Les bateaux bord à bord il racontait qu'à certains endroits Il pêchait de la langoustes rose plein son chalut, autant sur le sable que sur la roche disait-il. Pour lui ces prise étaient accessoires car recherchait le poisson blanc. Il me demanda d'aller avec lui, je ne voulais pas, d'autres aussi ont refusé. C’est la « Petite Folie » qui y est allée en premier.(interview de Daniel Fra en 2006)
Un projet de prospection.

En décembre 1954 la section langouste du comité interprofessionnel des crustacés s'était réuni pour organiser une prospection des langoustes roses dans les environs du Cap Blanc.

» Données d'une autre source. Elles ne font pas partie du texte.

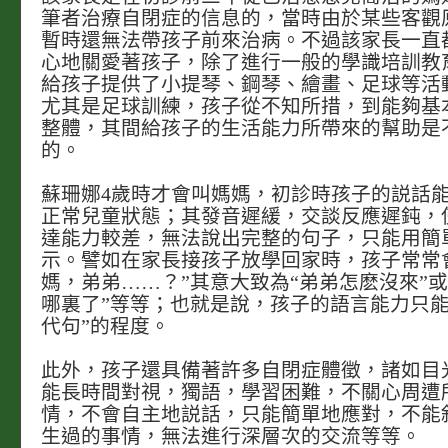
筆者治療自閉症的信息的，當時由於某些客觀
暫時還無法帶孩子前來治病。不過該家長一直
心地關愛著孩子，除了進行一般的學識培訓教
給孩子提供了小提琴、鋼琴、繪畫、足球等活
尤其是足球訓練，孩子從不知所措，到能夠基
整體，其間給孩子的生活能力所帶來的幫助是
的。
蘇珊娜4歲時才會叫媽媽，初診時孩子的説話能
正常兒童狀態；其發音遲緩，交談反應遲鈍，
達能力較差，無法說出完整的句子，只能用簡
示。譬如在家長接孩子放學回家時，孩子常常
媽，弟弟……？”其意大致為“弟弟怎麽沒來”或
哪裏了”等等；也就是說，孩子的語言能力只能
代句”的程度。
此外，孩子還具備著許多自閉症體徵，諸如目
能長時間對視，獨語，學習困難，不關心周遭
情，不會自主地説話，只能簡單地應對，不能
生過的事情，無法進行深層次的交流等等。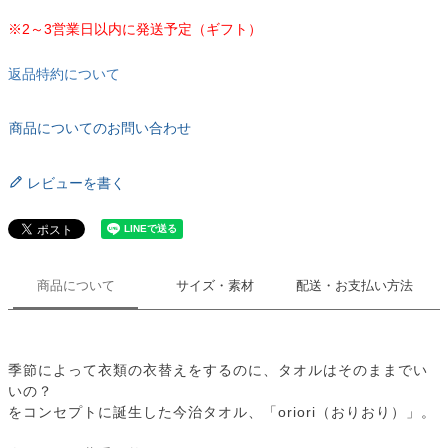
※2～3営業日以内に発送予定（ギフト）
返品特約について
商品についてのお問い合わせ
レビューを書く
商品について
サイズ・素材
配送・お支払い方法
季節によって衣類の衣替えをするのに、タオルはそのままでい
いの？
をコンセプトに誕生した今治タオル、「oriori（おりおり）」。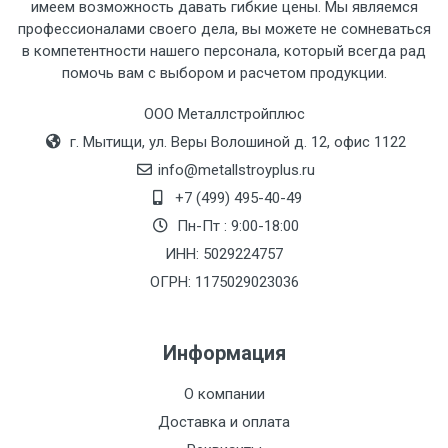
имеем возможность давать гибкие цены. Мы являемся
профессионалами своего дела, вы можете не сомневаться
Тип
Ставка
ТТК
Садовое
1к
в компетентности нашего персонала, который всегда рад
помочь вам с выбором и расчетом продукции.
транспорта
по
Москве
ООО Металлстройплюс
(7+1ч.)
г. Мытищи, ул. Веры Волошиной д. 12, офис 1122
info@metallstroyplus.ru
Груз до 6 м,
5500 с
500
500
27р
+7 (499) 495-40-49
вес до 1.5 тн
НДС
МК
Пн-Пт : 9:00-18:00
ИНН: 5029224757
Груз до 6 м,
6500 с
1000
1000
35р
вес до 2 тн
НДС
МК
ОГРН: 1175029023036
Груз до 6 м,
7500 с
1000
1000
35р
Информация
вес до 3 тн
НДС
МК
О компании
Груз до 6 м,
9000 с
1000
1000
40р
Доставка и оплата
вес до 5 тн
НДС
МК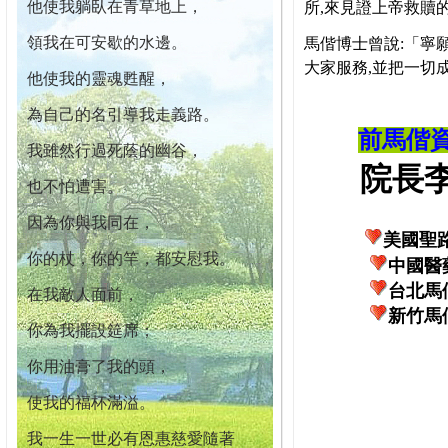
他使我躺臥在青草地上，
所,來見證上帝救贖
領我在可安歇的水邊。
馬偕博士曾說:「寧
大家服務,並把一切
他使我的靈魂甦醒，
為自己的名引導我走義路。
前馬偕
我雖然行過死蔭的幽谷，
院長李柏
也不怕遭害。
因為你與我同在，
美國聖
你的杖，你的竿，都安慰我。
中國醫
台北馬
在我敵人面前，
新竹馬
你為我擺設筵席；
你用油膏了我的頭，
使我的福杯滿溢。
我一生一世必有恩惠慈愛隨著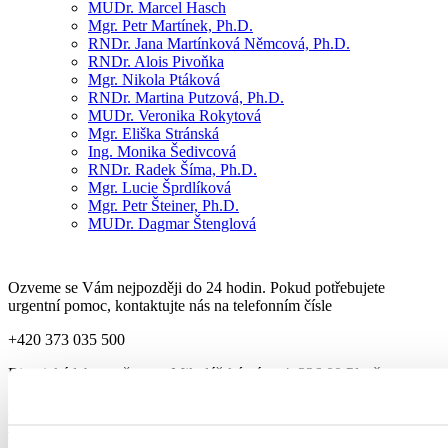
MUDr.
Marcel Hasch
Mgr.
Petr Martínek,
Ph.D.
RNDr.
Jana Martínková Němcová,
Ph.D.
RNDr.
Alois Pivoňka
Mgr.
Nikola Ptáková
RNDr.
Martina Putzová,
Ph.D.
MUDr.
Veronika Rokytová
Mgr.
Eliška Stránská
Ing.
Monika Šedivcová
RNDr.
Radek Šíma,
Ph.D.
Mgr.
Lucie Šprdlíková
Mgr.
Petr Šteiner,
Ph.D.
MUDr.
Dagmar Štenglová
Ozveme se Vám nejpozději do 24 hodin. Pokud potřebujete
urgentní pomoc, kontaktujte nás na telefonním čísle
+420 373 035 500
Bioptická laboratoř s.r.o., Mikulášské nám. 4, 326 00 Plzeň
biopticka@biopticka.cz
Bioptická laboratoř s.r.o.
© 2004-2026
.
Provozuje: Bioptická laboratoř s.r.o. • Identifikační číslo: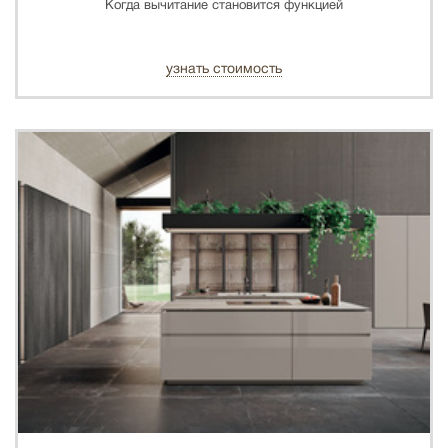
Когда вычитание становится функцией
узнать стоимость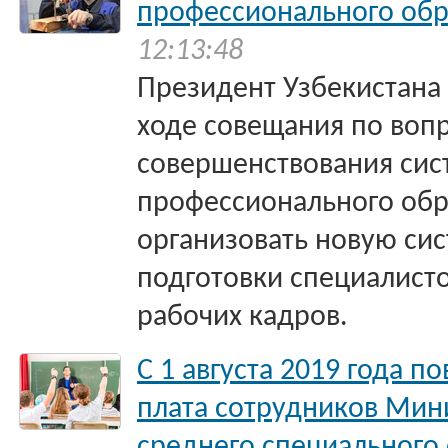
профессионального обр
12:13:48
Президент Узбекистана
ходе совещания по воп
совершенствования си
профессионального обр
организовать новую си
подготовки специалисто
рабочих кадров.
С 1 августа 2019 года п
плата сотрудников Мин
среднего специального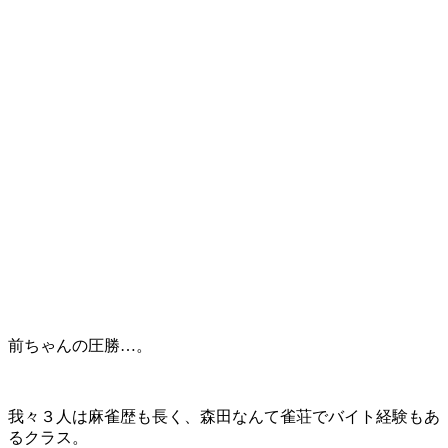
前ちゃんの圧勝…。
我々３人は麻雀歴も長く、森田なんて雀荘でバイト経験もあ
るクラス。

Les principes de cette expédition furent mis en place :

    Une zone de prospection définie entre entre les latitudes 16° N et 26° N par des fonds de 100m.
    3 langoustiers de Camaret étaient volontaires pour l'expédition.
    Une garantie de 3 millions de francs fut prévue pour dédommager les prospecteurs qui ne couvriraient pas leurs frais par la pêche.
    Les bateaux seraient dotés d’une radio et devraient rendre compte régulièrement de la pêche au comité des pêches.
    Un membre de ISTPM (Institut Scientifique et Technique des Pêches Maritimes) pourrait être embarqué sur un de bateaux.

Cette expédition se réalisa, mais plus tard, en 1956 avec 4 langoustiers camaretois. lire

Louis Callec se lance dans l'aventure africaine

Un premier bateau

En décembre 1953, Louis Callec, qui commandait le langoustier Sarabande sur les côtes anglaises fut sollicité par un groupe de mareyeurs et commerçants pour prendre le commandement d'un nouveau navire du type "mauritanien et se lancer dans la pêche aux langoustes vertes. Il accepta et le bateau fut commandé dés janvier 1954 aux chantier Chauffeteau des Sables d’Olonne, car les chantiers camaretois ne pouvaient assurer la construction d'un tel navire avant deux ans.

Louis Callec

Louis Callec avait commencé le métier de langoustier par la pêche côtière sur le Trez Rouz vers 1930, avant de faire construire La Sarabande en 1949, langoustier de 13 mètres avec lequel il fréquentait les côtes anglaises. En 1952, il était parti, avec la Sarabande en prospection pour les homard Au pays de Galles, en baie de Cardigan. Ce fut un succès car plusieurs bateaux camaretois y retournèrent pendant quelques années.
C'est peut être la raison pour laquelle un groupe d'investisseurs, mareyeurs et commerçants lui proposèrent en décembre 1953 de prendre le commandement de ce nouveau grand navire.

Sa vie de pêcheur "mauritanien" fut courte mais intense. Il a effectué quatre voyages pour comprendre et mettre au point la capture de cette langouste rose qui relança la pêche langoustière à Camaret et à Douarnenez, il est décédé le 05 mai 1956, un peu plus d'un an après son premier voyage en Mauritanie.

Ma petit Folie

Le bateau mesurait 29 m, c'était le plus grand langoustier du port. Construit aux Sables d’Olonne par le chantier Chauffeteau, il ressemblait aux grands langoustiers de Douarnenez. Au printemps 1955, après environ un de construction, le navire arrivait à Camaret pour quelques finitions. Si la coque avait été construite aux Sables, Louis Callec avait tenu à faire participer les chantiers Camaretois. Ainsi, les 2 annexes furent construites chez Keraudren, la motorisation installée par l'entreprise Grouhel, les cuves à la MGM, et la voilure chez Auguste Landrac.
Tradition oblige, il fut béni par le clergé camaretois, (les abbés Le Roux, Guezingar et le vicaire Kerleguer...) Il fut baptisé Ma petite folie, sans doute à cause de la chanson de Line Renaud sortie en 1954.